Two hour algorithm for triage towards rule-out and rule-in of acute myocardial infarction using high-sensitivity cardiac Troponin T.
Am J Med. 2014 Nov 13;
Authors: Reichlin T, Cullen L, Parsonage WA, Greenslade J, Twerenbold R, Moehring B, Wildi K, Mueller S, Zellweger C, Mosimann T, Rubini-Giménez M, Rentsch K, Osswald S, Mueller C
BACKGROUND: High-sensitivity cardiac troponin (hs-cTn) may allow an earlier diagnosis of acute myocardial infarction (AMI).

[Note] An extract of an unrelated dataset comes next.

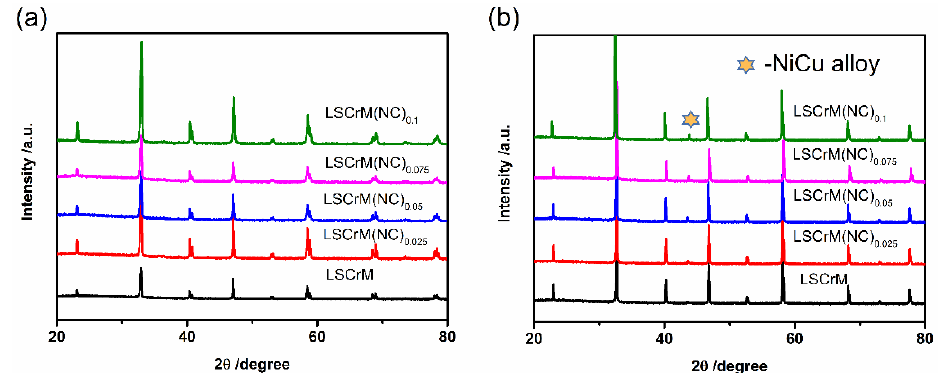
Figure 1. XRD characterization of LSCrM(NC) x samples. ( a ) Unreduced and ( b ) reduced samples.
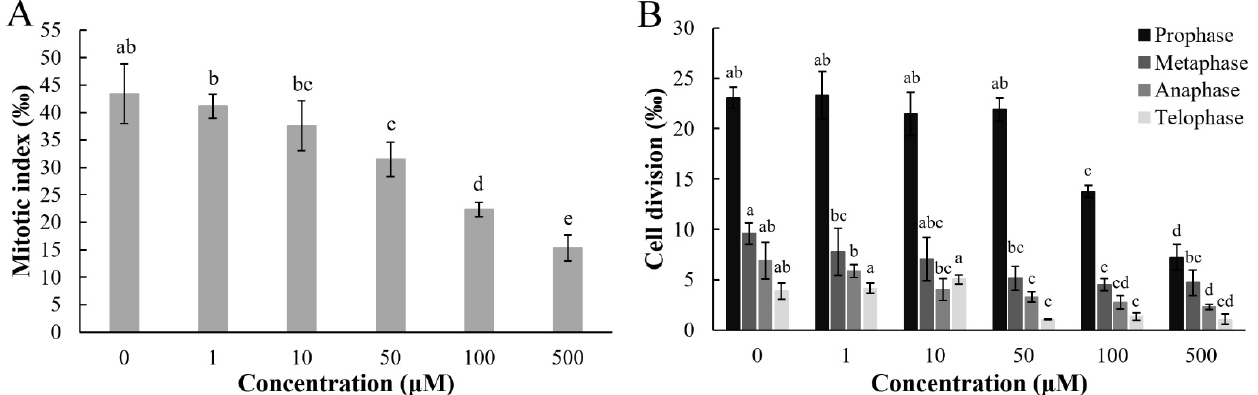
Figure 3. The mitotic index ( A ) and mitosis process ( B ) in root tip cells of lettuce seedlings after treatments with acacetin. The results presented are the mean of three replicates ± SE, different letters denote significant differences at p < 0.05 according to one-way ANOVA with an LSD test.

METHODS: We prospectively enrolled 1148 (derivation cohort) and 517 (external validation cohort) unselected patients presenting with suspected AMI to the emergency department. Final diagnosis was adjudicated by two independent cardiologists. Hs-cTnT was measured at presentation and after two hours. A diagnostic algorithm incorporating hs-cTnT values at presentation and absolute changes within the first two hours was derived.

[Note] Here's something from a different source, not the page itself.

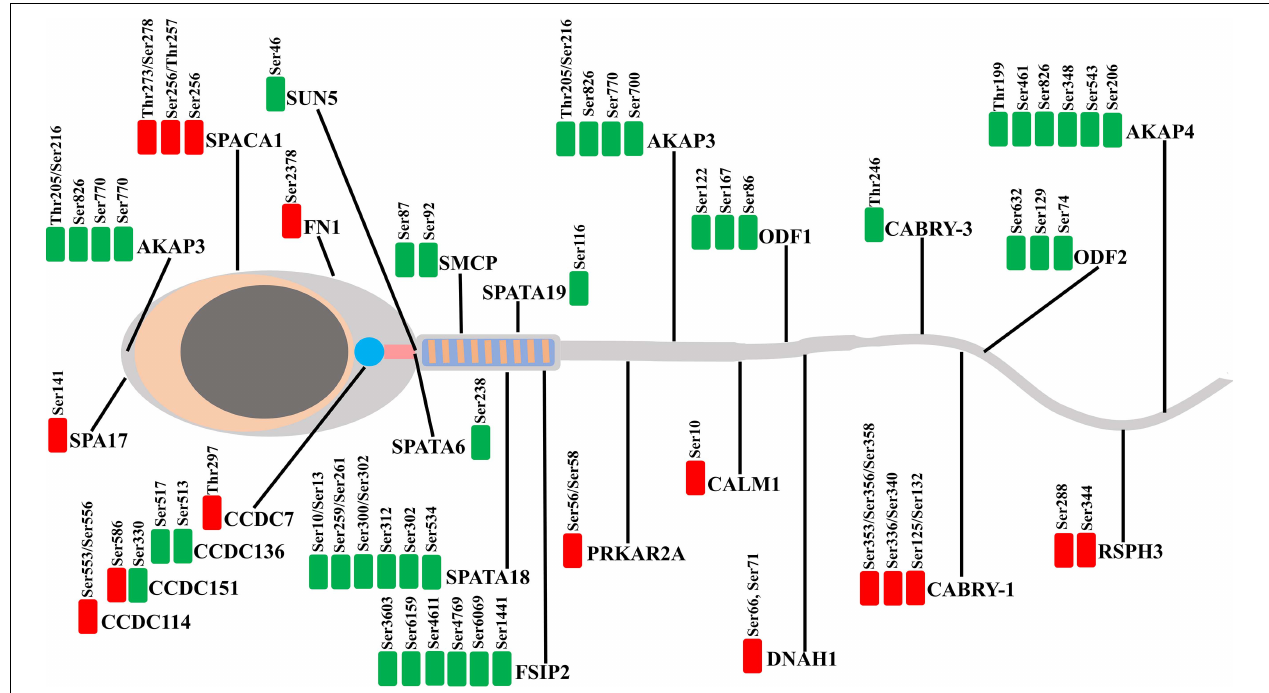
FIGURE 7 | Illustration gathering the localization of the proteins belonging to the DEPPs between Yorkshire and Duroc boar spermatozoa. The downregulated and upregulated phosphorylated sites shown in the green and red plots,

RESULTS: AMI was the final diagnosis in 16% of patients in the derivation and 9.1% in the validation cohort. The 2h algorithm developed in the derivation cohort classified 60% of patients as "rule-out", 16% as "rule-in" and 24% in the "observational- zone". Resulting sensitivity and negative predictive value (NPV) were 99.5% and 99.9% for rule-out, and specificity and positive predictive value (PPV) 96% and 78% for rule-in. Applying the 2h triage algorithm in the external validation cohort, 78% of patients could be classified as "rule-out", 8% as "rule-in" and 14% in the "observational-zone". Resulting sensitivity and NPV were 96% and 99.5% for rule-out and specificity and PPV 99% and 85% for rule-in. Cumulative 30-day survival rates were 100%, 98.9% and 95.2% (p<0.001) and 100%,100% and 95% (p<0.001) in patients classified as "rule-out", "observational-zone" and "rule-in" in the two cohorts respectively.
CONCLUSIONS: A simple algorithm incorporating hs-cTnT baseline values and absolute changes over two hours allowed a triage towards safe rule-out, or accurate rule-in, of AMI in the vast majority of patients with only 20% requiring more prolonged monitoring and serial blood sampling.